──────── Task material

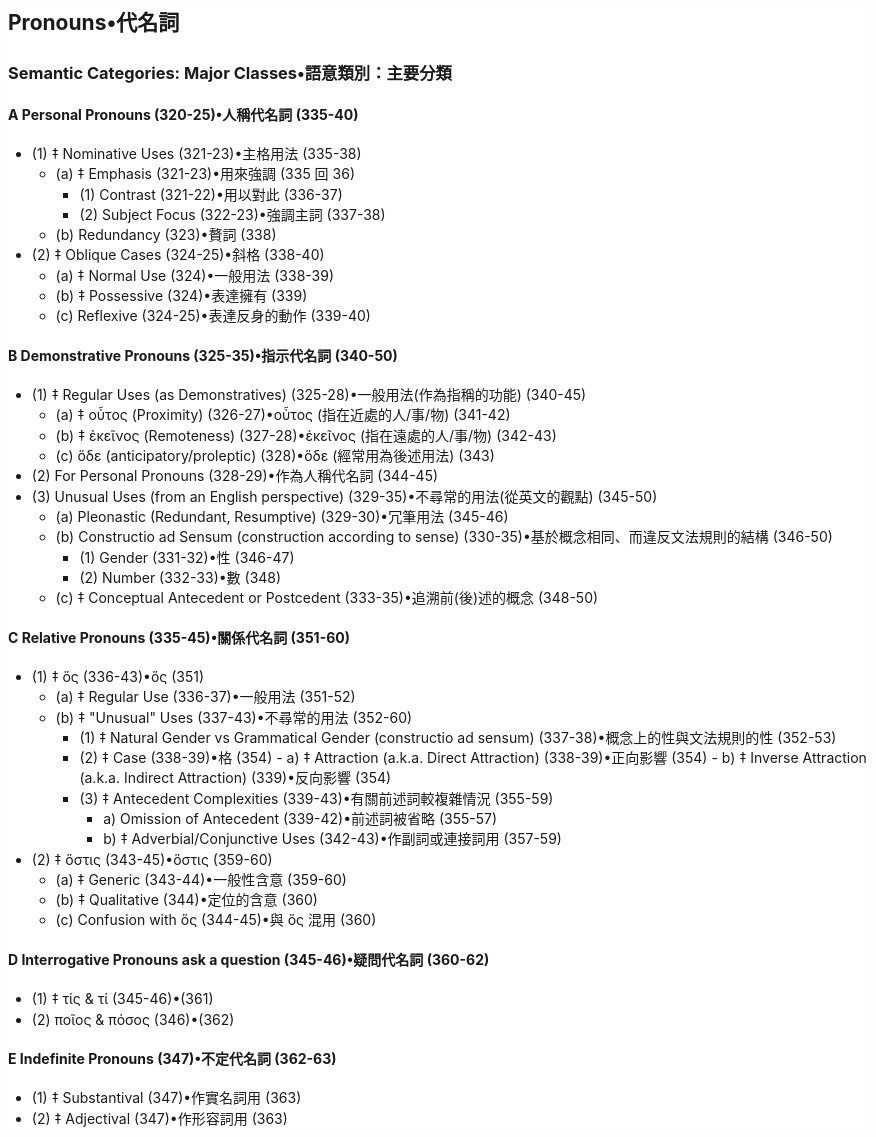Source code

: ## Pronouns•代名詞

### Semantic Categories: Major Classes•語意類別：主要分類

#### A Personal Pronouns (320-25)•人稱代名詞 (335-40)
- (1) ‡ Nominative Uses (321-23)•主格用法 (335-38)
	- (a) ‡ Emphasis (321-23)•用來強調 (335 回 36)
		- (1) Contrast (321-22)•用以對此 (336-37)
		- (2) Subject Focus (322-23)•強調主詞 (337-38)
	- (b) Redundancy (323)•贅詞 (338)
- (2) ‡ Oblique Cases (324-25)•斜格 (338-40)
	- (a) ‡ Normal Use (324)•一般用法 (338-39)
	- (b) ‡ Possessive (324)•表達擁有 (339)
	- (c) Reflexive (324-25)•表達反身的動作 (339-40)

#### B Demonstrative Pronouns (325-35)•指示代名詞 (340-50)
- (1) ‡ Regular Uses (as Demonstratives) (325-28)•一般用法(作為指稱的功能) (340-45)
	- (a) ‡ οὗτος (Proximity) (326-27)•οὗτος (指在近處的人/事/物) (341-42)
	- (b) ‡ ἐκεῖνος (Remoteness) (327-28)•ἐκεῖνος (指在遠處的人/事/物) (342-43)
	- (c) ὅδε (anticipatory/proleptic) (328)•ὅδε (經常用為後述用法) (343)
- (2) For Personal Pronouns (328-29)•作為人稱代名詞 (344-45)
- (3) Unusual Uses (from an English perspective) (329-35)•不尋常的用法(從英文的觀點) (345-50)
	- (a) Pleonastic (Redundant, Resumptive) (329-30)•冗筆用法 (345-46)
	- (b) Constructio ad Sensum (construction according to sense) (330-35)•基於概念相同、而違反文法規則的結構 (346-50)
		- (1) Gender (331-32)•性 (346-47)
		- (2) Number (332-33)•數 (348)
	- (c) ‡ Conceptual Antecedent or Postcedent (333-35)•追溯前(後)述的概念 (348-50)


#### C Relative Pronouns (335-45)•關係代名詞 (351-60)
- (1) ‡ ὅς (336-43)•ὅς (351)
	- (a) ‡ Regular Use (336-37)•一般用法 (351-52)
	- (b) ‡ "Unusual" Uses (337-43)•不尋常的用法 (352-60)
		- (1) ‡ Natural Gender vs Grammatical Gender (constructio ad sensum) (337-38)•概念上的性與文法規則的性 (352-53)
		- (2) ‡ Case (338-39)•格 (354)
			  - a) ‡ Attraction (a.k.a. Direct Attraction) (338-39)•正向影響 (354)
			  - b) ‡ Inverse Attraction (a.k.a. Indirect Attraction) (339)•反向影響 (354)
		- (3) ‡ Antecedent Complexities (339-43)•有關前述詞較複雜情況 (355-59)
		  - a) Omission of Antecedent (339-42)•前述詞被省略 (355-57)
		  - b) ‡ Adverbial/Conjunctive Uses (342-43)•作副詞或連接詞用 (357-59)
- (2) ‡ ὅστις (343-45)•ὅστις (359-60)
	- (a) ‡ Generic (343-44)•一般性含意 (359-60)
	- (b) ‡ Qualitative (344)•定位的含意 (360)
	- (c) Confusion with ὅς (344-45)•與 ὅς 混用 (360)

####  D Interrogative Pronouns ask a question (345-46)•疑問代名詞 (360-62)
- (1) ‡ τίς & τί (345-46)•(361)
- (2) ποῖος & πόσος (346)•(362)

#### E Indefinite Pronouns (347)•不定代名詞 (362-63)
- (1) ‡ Substantival (347)•作實名詞用 (363)
- (2) ‡ Adjectival (347)•作形容詞用 (363)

────────────────

Take the word "Personal" and find each line of the material that contains it. Copy those lines.

#### A Personal Pronouns (320-25)•人稱代名詞 (335-40)
- (2) For Personal Pronouns (328-29)•作為人稱代名詞 (344-45)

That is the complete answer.